### [MATERIAL]
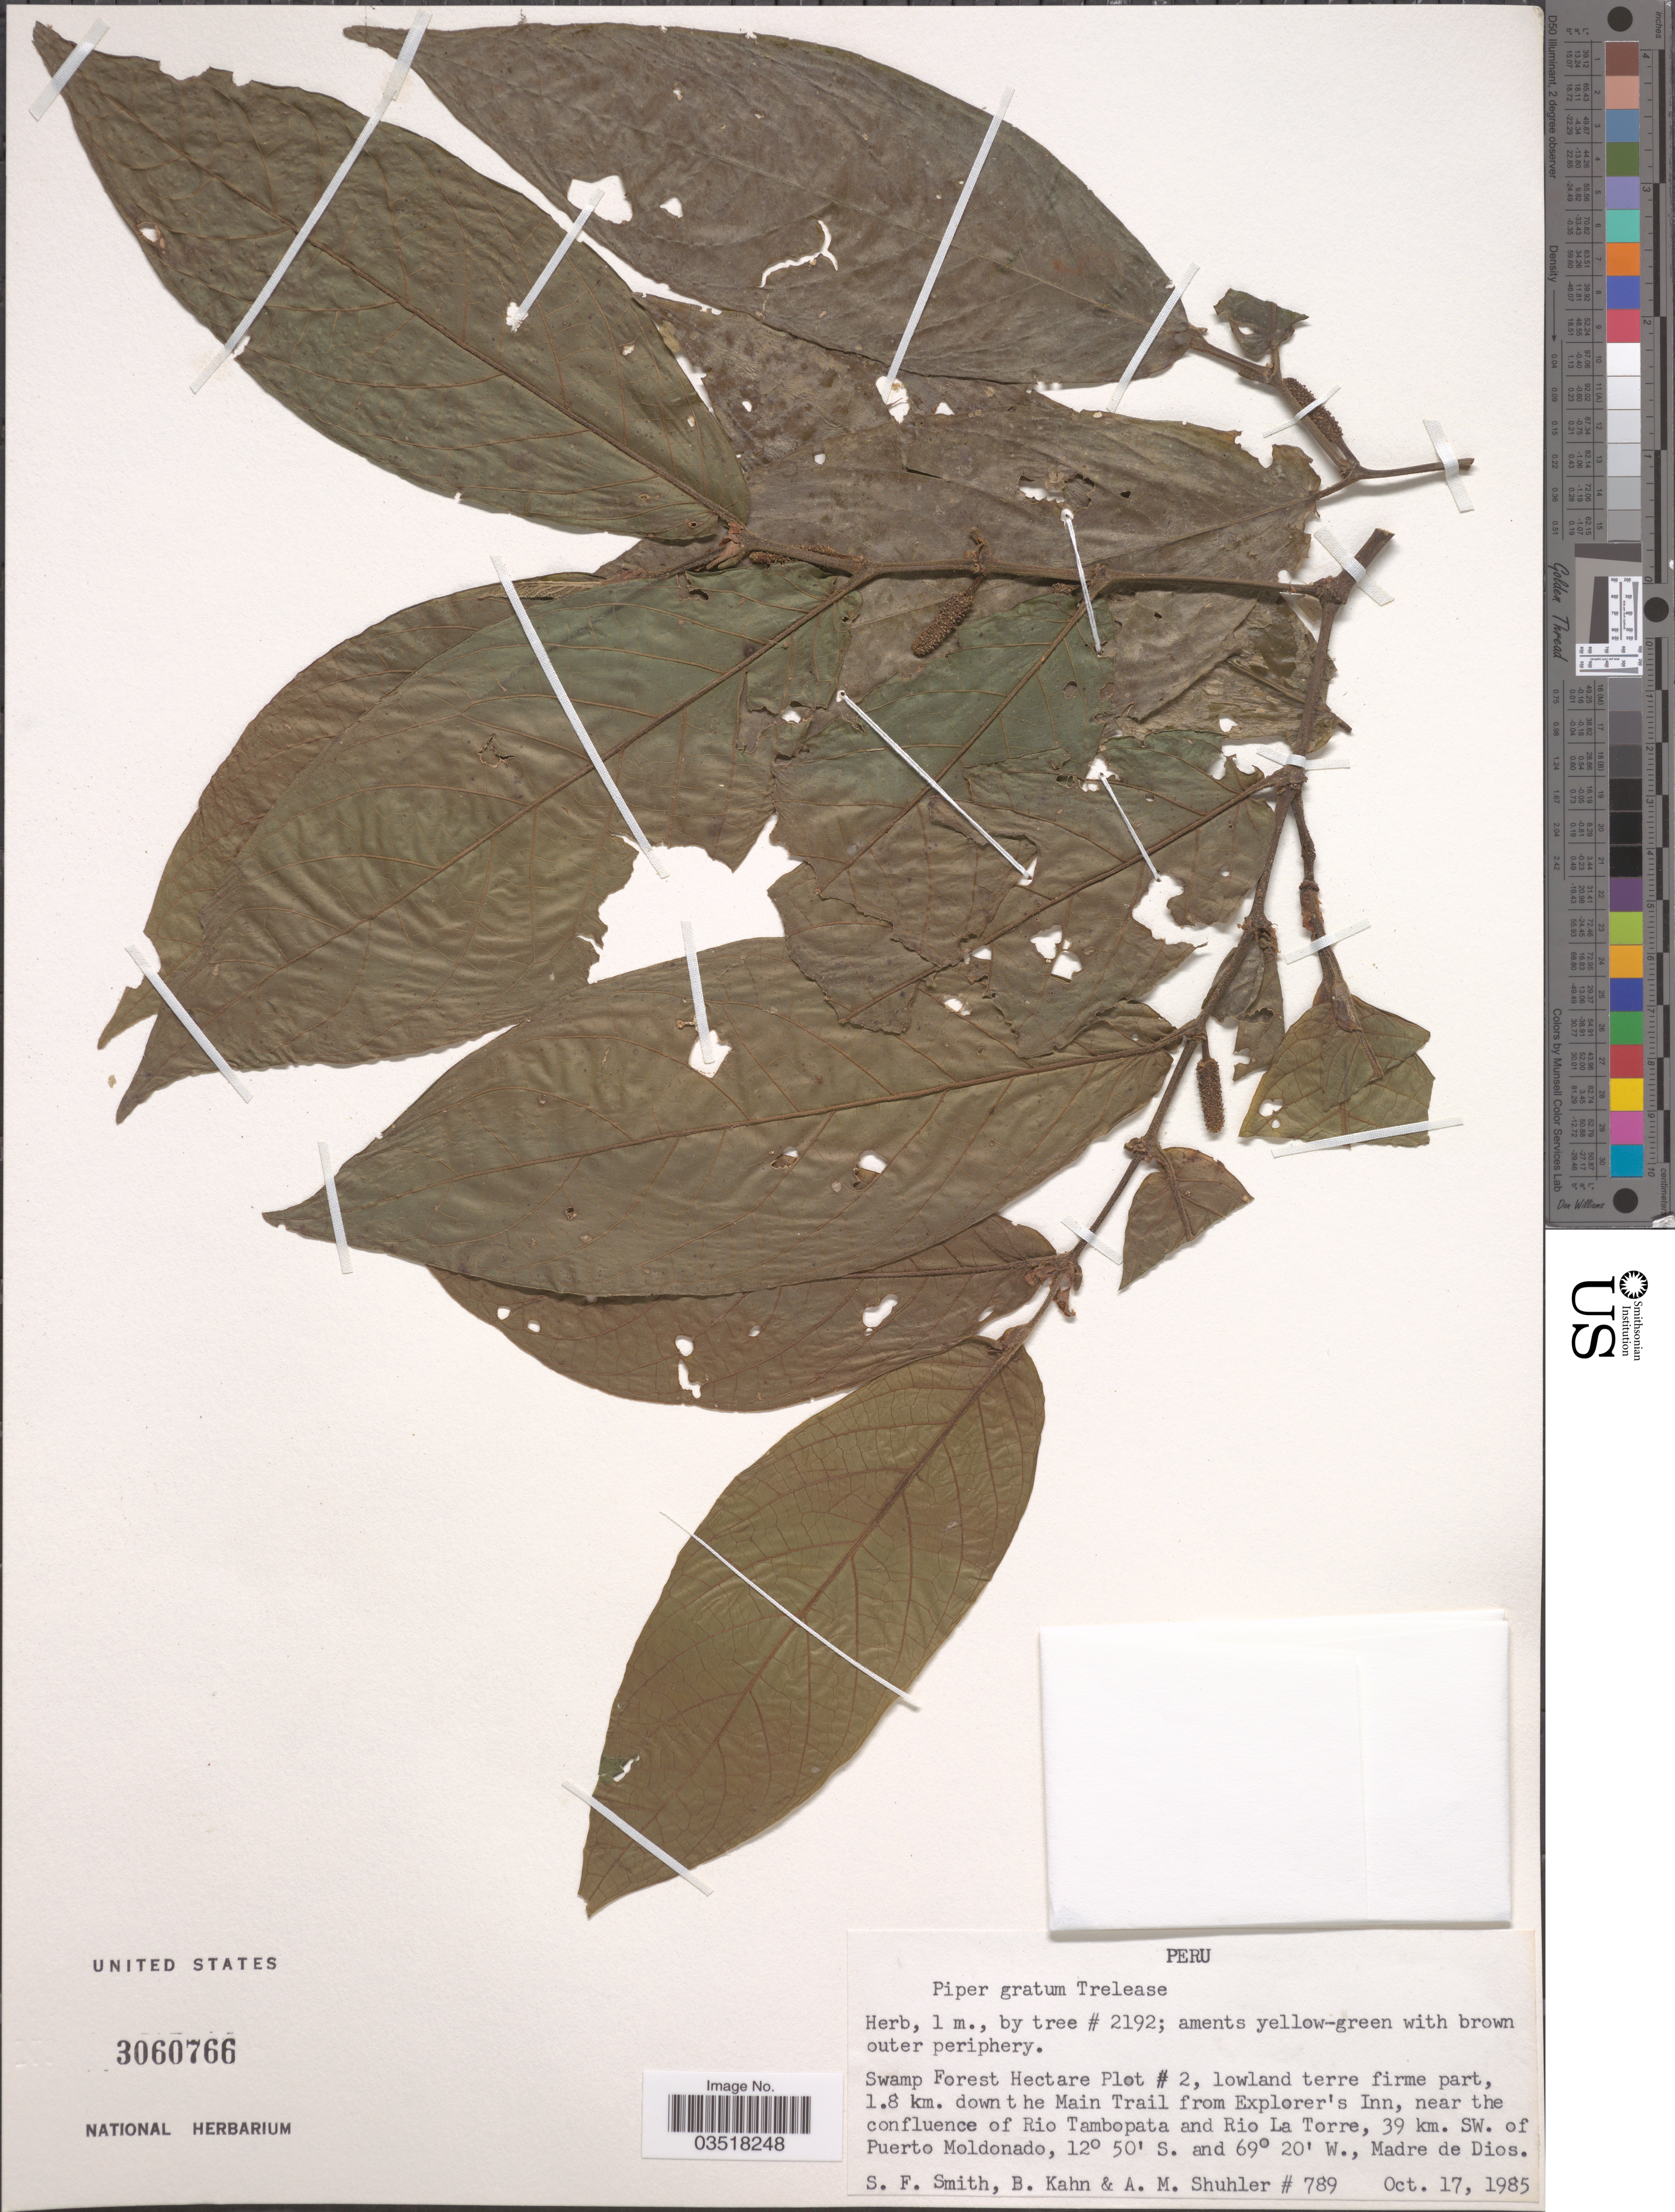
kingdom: Plantae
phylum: Tracheophyta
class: Magnoliopsida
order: Piperales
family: Piperaceae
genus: Piper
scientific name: Piper gratum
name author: Trel. in J.F. Macbr.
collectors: S.F. Smith, B. Kahn & A. Shuhler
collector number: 789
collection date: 1985-10-17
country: Peru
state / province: Madre de Dios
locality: Swamp Forest Hectare Plot #2, lowland terre firme part, 1.8 km. down the Main Trail from Explorer's Inn, near the confluence of Rio Tambopata and Rio La Torre, 39 km. SW. of Puerto Moldonado.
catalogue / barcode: US 3060766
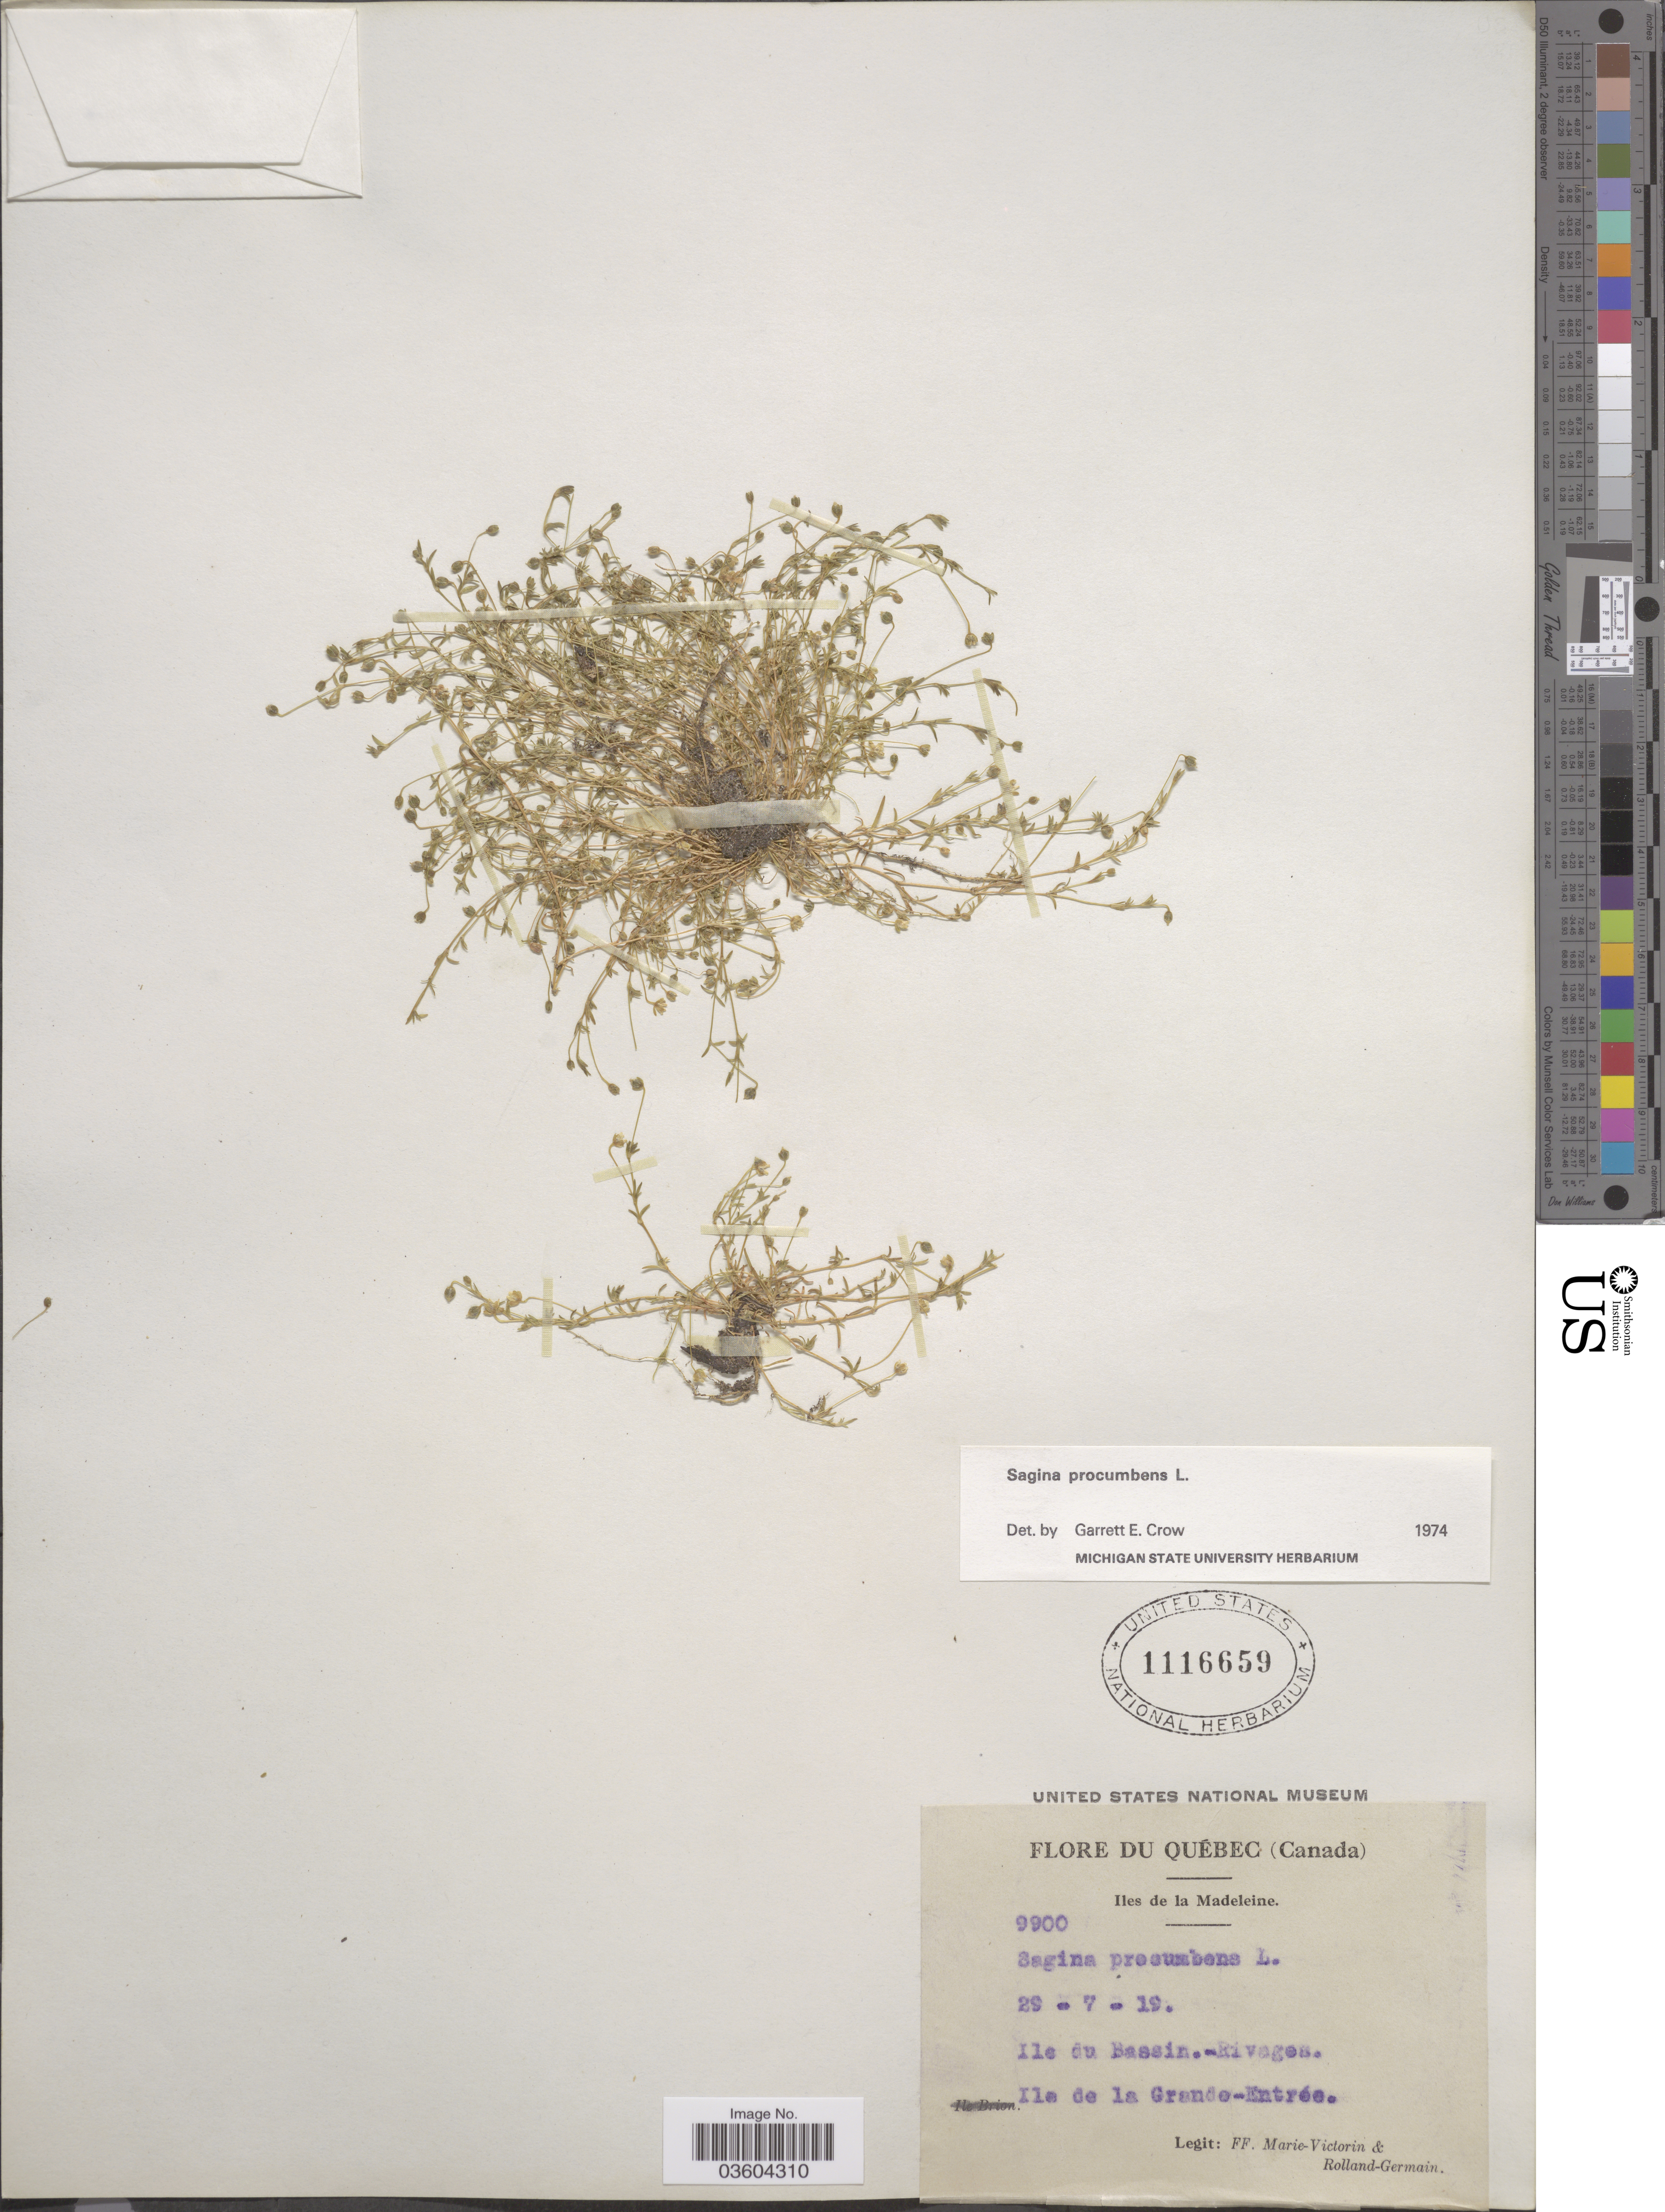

### [GIVEN INSTRUCTION]
Copy every line of the listing above word for word, omitting the two pictures.

### [RESULT OF THIS TASK]
kingdom: Plantae
phylum: Tracheophyta
class: Magnoliopsida
order: Piperales
family: Piperaceae
genus: Piper
scientific name: Piper gratum
name author: Trel. in J.F. Macbr.
collectors: S.F. Smith, B. Kahn & A. Shuhler
collector number: 789
collection date: 1985-10-17
country: Peru
state / province: Madre de Dios
locality: Swamp Forest Hectare Plot #2, lowland terre firme part, 1.8 km. down the Main Trail from Explorer's Inn, near the confluence of Rio Tambopata and Rio La Torre, 39 km. SW. of Puerto Moldonado.
catalogue / barcode: US 3060766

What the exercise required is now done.